HAPPINESS OR DEVELOPMENT?

But it seems to be getting harder to convince people to put a holistic sense of happiness ahead of raw economic development.

In parliament on Thursday the government forecast economic growth of 7-8 percent next year and said it hoped to reach its target of cutting poverty to 15 percent from 23 percent. The electricity grid covers 77 percent of the country.

"It's sad but true that the roads we are building to take services to villages are the roads by which villagers leave and some set up shanty towns around the cities," said Thinley, dressed in Bhutan's traditional knee-length, belted robe.

He said the government must prioritise policies that promoted the appreciation of rural life and stop the drift into urban areas, which was decimating villages and making the country more dependent on imported produce.

"In many ways, life in the rural setting is better and the possibility to find happiness is far greater than living in a city where you don't even know your next-door-neighbour and violence is rising," he said.
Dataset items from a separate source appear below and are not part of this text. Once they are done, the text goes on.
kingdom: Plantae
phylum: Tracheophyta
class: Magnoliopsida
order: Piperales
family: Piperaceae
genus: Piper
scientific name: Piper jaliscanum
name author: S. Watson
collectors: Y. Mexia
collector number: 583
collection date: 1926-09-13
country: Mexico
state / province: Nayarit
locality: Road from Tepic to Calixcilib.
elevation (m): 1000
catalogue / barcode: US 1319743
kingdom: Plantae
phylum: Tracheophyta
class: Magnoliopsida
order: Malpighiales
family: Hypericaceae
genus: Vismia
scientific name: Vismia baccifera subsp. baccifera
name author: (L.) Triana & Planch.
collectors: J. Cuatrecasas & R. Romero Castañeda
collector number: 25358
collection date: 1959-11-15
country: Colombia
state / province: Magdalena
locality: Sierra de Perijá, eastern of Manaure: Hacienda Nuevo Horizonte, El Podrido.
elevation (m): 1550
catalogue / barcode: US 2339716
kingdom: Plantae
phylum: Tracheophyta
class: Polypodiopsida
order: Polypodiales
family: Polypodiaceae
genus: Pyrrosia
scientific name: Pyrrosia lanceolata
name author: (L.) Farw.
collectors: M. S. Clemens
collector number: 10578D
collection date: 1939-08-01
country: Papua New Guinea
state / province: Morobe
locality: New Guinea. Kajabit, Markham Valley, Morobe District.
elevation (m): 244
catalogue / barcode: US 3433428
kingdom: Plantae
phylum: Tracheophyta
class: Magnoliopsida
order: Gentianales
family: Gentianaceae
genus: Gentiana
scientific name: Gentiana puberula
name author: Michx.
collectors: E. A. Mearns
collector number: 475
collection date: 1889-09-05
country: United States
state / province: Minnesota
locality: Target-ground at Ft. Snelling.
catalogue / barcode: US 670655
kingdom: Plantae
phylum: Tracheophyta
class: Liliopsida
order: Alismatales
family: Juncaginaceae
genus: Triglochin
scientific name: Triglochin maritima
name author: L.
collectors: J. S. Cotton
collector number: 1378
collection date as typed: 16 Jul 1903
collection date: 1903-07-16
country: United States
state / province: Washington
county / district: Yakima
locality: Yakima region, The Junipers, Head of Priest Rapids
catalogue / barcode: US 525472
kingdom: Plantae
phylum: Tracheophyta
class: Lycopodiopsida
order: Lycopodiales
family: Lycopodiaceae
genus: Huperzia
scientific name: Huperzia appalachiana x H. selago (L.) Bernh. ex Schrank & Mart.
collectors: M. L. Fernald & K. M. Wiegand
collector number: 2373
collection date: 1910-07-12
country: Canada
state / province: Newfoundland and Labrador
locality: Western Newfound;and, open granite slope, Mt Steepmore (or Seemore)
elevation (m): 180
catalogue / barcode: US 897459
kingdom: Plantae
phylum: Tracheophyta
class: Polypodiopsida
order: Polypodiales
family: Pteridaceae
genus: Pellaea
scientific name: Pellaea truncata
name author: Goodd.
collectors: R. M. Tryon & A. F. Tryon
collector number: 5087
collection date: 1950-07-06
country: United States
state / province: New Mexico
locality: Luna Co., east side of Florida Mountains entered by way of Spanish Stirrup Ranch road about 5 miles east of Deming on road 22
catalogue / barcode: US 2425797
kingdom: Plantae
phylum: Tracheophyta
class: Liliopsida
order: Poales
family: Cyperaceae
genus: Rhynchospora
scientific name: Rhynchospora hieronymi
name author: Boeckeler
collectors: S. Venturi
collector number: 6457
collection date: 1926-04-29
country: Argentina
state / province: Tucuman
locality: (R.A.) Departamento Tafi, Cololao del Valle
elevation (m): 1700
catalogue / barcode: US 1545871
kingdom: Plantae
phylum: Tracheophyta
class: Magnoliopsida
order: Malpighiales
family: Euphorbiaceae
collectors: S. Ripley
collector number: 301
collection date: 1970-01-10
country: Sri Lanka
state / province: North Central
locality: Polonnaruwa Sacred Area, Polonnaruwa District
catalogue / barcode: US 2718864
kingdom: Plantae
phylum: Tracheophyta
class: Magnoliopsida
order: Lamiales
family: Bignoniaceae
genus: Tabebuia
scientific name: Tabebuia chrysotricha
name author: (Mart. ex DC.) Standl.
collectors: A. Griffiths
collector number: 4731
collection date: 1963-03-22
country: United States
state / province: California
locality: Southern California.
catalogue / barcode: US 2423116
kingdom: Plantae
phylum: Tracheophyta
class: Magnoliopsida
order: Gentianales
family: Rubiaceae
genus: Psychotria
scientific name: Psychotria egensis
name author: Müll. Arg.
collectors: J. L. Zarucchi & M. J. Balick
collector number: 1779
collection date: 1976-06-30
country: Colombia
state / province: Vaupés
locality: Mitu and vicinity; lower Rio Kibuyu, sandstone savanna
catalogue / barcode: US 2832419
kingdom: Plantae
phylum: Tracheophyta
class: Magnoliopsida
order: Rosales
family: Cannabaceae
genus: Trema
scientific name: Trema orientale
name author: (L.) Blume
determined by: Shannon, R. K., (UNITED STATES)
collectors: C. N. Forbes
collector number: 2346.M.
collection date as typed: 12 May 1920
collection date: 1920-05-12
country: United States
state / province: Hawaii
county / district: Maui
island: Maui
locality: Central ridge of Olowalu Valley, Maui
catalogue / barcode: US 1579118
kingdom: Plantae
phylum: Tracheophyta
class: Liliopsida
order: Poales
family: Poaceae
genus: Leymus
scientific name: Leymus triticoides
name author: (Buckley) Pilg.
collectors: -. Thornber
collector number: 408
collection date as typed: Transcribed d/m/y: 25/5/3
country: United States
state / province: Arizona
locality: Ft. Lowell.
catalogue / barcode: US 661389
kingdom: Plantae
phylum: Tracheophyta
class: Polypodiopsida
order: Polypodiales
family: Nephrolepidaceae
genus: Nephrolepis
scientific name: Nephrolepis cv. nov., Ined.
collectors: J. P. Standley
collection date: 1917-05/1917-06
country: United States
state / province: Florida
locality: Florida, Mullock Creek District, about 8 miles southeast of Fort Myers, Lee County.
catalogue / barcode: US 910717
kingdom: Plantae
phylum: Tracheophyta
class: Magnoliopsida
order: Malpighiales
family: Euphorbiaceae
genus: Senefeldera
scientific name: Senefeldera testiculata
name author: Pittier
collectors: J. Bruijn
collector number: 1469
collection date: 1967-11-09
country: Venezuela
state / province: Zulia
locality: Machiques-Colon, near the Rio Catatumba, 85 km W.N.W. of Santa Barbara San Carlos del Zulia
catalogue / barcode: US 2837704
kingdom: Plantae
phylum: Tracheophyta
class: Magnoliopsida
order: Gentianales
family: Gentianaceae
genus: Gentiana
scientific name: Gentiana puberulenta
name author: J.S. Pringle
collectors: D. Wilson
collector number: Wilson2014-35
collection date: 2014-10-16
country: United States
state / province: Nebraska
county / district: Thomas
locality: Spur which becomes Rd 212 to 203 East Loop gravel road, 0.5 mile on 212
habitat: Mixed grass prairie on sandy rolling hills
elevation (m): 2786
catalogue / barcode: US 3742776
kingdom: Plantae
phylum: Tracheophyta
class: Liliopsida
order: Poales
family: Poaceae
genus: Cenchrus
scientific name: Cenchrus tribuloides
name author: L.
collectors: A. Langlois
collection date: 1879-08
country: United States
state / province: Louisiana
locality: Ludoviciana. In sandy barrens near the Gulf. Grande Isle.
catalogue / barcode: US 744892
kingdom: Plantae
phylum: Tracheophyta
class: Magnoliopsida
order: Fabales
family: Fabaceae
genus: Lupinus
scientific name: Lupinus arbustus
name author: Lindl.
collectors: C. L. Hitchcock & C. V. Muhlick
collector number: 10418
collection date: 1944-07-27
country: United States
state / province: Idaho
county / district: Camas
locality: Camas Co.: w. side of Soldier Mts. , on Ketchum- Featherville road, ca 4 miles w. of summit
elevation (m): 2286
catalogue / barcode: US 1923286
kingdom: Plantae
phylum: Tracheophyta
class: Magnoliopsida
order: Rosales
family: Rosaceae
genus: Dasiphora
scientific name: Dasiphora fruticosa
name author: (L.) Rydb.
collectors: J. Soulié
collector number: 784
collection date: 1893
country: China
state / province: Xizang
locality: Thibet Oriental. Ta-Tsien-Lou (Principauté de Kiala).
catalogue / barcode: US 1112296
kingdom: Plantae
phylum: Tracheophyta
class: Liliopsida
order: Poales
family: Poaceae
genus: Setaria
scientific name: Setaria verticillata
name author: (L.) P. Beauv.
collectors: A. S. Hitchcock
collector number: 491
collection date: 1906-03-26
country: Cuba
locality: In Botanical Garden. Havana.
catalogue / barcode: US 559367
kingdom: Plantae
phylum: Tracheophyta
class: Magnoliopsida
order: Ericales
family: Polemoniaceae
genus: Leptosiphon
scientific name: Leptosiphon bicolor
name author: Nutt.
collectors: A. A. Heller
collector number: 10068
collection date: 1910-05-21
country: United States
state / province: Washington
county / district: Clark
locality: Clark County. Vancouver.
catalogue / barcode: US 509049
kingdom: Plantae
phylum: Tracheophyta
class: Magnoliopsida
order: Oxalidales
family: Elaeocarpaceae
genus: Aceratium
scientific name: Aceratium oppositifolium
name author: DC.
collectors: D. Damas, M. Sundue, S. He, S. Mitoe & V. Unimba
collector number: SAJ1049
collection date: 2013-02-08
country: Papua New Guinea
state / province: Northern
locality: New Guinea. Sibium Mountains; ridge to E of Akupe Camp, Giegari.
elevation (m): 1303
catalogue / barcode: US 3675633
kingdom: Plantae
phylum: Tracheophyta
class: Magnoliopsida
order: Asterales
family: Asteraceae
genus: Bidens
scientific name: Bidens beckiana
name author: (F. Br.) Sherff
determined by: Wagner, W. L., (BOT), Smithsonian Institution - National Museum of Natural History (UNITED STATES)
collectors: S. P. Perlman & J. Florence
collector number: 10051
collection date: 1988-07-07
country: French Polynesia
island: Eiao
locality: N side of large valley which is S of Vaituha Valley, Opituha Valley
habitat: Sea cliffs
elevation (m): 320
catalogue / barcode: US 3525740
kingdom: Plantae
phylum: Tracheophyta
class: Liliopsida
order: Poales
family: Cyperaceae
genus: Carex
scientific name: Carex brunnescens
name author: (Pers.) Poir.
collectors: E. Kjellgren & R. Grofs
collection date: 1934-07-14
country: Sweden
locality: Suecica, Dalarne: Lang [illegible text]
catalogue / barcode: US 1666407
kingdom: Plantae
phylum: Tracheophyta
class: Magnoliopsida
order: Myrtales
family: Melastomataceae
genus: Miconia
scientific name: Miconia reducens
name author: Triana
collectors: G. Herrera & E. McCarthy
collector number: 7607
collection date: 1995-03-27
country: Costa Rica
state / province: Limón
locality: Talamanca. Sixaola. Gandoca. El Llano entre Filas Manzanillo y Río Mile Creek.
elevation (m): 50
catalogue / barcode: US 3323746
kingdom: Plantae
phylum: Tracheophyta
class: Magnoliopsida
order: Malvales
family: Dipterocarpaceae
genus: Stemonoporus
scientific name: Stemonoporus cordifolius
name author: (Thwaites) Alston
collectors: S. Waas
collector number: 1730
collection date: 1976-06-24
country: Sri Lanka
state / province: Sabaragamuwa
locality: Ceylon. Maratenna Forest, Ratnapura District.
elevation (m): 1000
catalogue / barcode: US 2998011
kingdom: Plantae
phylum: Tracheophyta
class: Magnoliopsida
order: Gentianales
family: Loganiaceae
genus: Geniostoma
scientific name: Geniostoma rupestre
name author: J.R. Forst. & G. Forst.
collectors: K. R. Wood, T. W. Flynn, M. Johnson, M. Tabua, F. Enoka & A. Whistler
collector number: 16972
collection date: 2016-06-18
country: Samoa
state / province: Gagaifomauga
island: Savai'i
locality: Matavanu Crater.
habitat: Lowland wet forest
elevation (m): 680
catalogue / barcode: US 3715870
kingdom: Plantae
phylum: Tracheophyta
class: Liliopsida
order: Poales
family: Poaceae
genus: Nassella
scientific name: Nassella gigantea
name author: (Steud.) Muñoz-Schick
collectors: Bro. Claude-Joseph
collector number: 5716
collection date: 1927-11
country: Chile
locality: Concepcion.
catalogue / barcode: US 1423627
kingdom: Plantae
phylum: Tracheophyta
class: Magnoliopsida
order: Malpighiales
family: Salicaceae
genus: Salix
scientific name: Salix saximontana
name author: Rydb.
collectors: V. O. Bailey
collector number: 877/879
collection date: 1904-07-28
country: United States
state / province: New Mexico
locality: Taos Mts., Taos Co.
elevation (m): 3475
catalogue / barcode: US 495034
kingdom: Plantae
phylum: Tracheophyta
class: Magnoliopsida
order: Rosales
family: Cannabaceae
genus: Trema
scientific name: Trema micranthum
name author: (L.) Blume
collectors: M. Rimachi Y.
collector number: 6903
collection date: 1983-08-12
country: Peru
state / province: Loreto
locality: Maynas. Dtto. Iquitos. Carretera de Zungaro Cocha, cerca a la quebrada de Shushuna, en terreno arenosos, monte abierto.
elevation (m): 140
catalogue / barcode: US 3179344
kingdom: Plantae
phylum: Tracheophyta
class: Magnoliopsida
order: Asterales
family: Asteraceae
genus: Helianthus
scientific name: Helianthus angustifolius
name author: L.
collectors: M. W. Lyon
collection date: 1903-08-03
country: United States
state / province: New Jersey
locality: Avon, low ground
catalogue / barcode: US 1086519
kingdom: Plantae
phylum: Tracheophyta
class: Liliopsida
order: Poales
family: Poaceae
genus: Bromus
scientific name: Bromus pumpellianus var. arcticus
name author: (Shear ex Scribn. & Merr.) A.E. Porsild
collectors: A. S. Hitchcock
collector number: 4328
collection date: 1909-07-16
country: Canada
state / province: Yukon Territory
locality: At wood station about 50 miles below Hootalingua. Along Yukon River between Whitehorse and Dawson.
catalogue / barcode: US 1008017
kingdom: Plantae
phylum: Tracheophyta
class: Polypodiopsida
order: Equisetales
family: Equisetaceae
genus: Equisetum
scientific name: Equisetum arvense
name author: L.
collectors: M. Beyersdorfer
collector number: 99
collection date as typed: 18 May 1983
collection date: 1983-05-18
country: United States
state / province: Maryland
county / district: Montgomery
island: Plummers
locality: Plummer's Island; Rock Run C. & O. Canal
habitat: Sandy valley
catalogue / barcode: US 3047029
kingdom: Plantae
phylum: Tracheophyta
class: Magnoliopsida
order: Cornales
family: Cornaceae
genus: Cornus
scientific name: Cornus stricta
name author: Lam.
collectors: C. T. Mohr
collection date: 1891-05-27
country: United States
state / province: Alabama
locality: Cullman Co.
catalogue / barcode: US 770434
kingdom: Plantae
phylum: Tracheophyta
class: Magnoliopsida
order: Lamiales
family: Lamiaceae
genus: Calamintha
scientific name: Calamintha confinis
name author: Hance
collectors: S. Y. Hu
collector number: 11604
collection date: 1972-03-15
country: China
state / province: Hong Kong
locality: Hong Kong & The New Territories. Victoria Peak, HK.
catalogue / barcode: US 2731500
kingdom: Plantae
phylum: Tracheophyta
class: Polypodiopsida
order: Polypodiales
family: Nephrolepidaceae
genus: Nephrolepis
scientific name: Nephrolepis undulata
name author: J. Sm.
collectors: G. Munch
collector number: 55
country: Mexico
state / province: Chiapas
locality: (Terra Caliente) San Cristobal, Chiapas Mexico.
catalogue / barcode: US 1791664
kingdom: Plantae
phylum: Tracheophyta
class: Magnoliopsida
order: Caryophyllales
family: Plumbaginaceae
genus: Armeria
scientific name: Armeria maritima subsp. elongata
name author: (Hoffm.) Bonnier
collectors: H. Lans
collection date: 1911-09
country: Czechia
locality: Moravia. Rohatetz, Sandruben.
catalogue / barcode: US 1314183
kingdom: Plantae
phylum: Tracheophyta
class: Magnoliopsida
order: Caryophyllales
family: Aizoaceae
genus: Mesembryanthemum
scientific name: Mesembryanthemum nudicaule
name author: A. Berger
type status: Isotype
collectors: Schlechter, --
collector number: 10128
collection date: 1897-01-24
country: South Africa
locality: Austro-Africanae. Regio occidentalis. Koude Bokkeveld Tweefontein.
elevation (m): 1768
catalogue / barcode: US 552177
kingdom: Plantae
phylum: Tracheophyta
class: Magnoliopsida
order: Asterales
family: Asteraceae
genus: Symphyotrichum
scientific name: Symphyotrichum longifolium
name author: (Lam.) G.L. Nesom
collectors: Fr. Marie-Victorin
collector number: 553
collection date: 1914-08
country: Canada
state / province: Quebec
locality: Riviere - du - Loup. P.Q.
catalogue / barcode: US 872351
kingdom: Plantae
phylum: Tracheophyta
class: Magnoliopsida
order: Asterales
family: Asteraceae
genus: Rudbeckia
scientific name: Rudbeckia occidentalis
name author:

"We need to create a conscious desire in our people to continue to live in rural areas or move back from urban areas. Rather than live in a stuffy apartment, go back to the farm!"

It may be a hard message to sell to the young people heading for the towns, abandoning traditional dress for jeans, and looking for civil service jobs rather than manual work.

"People across Bhutan need to realise that we need to be more independent," he said, "(relying) on our own farming and resources."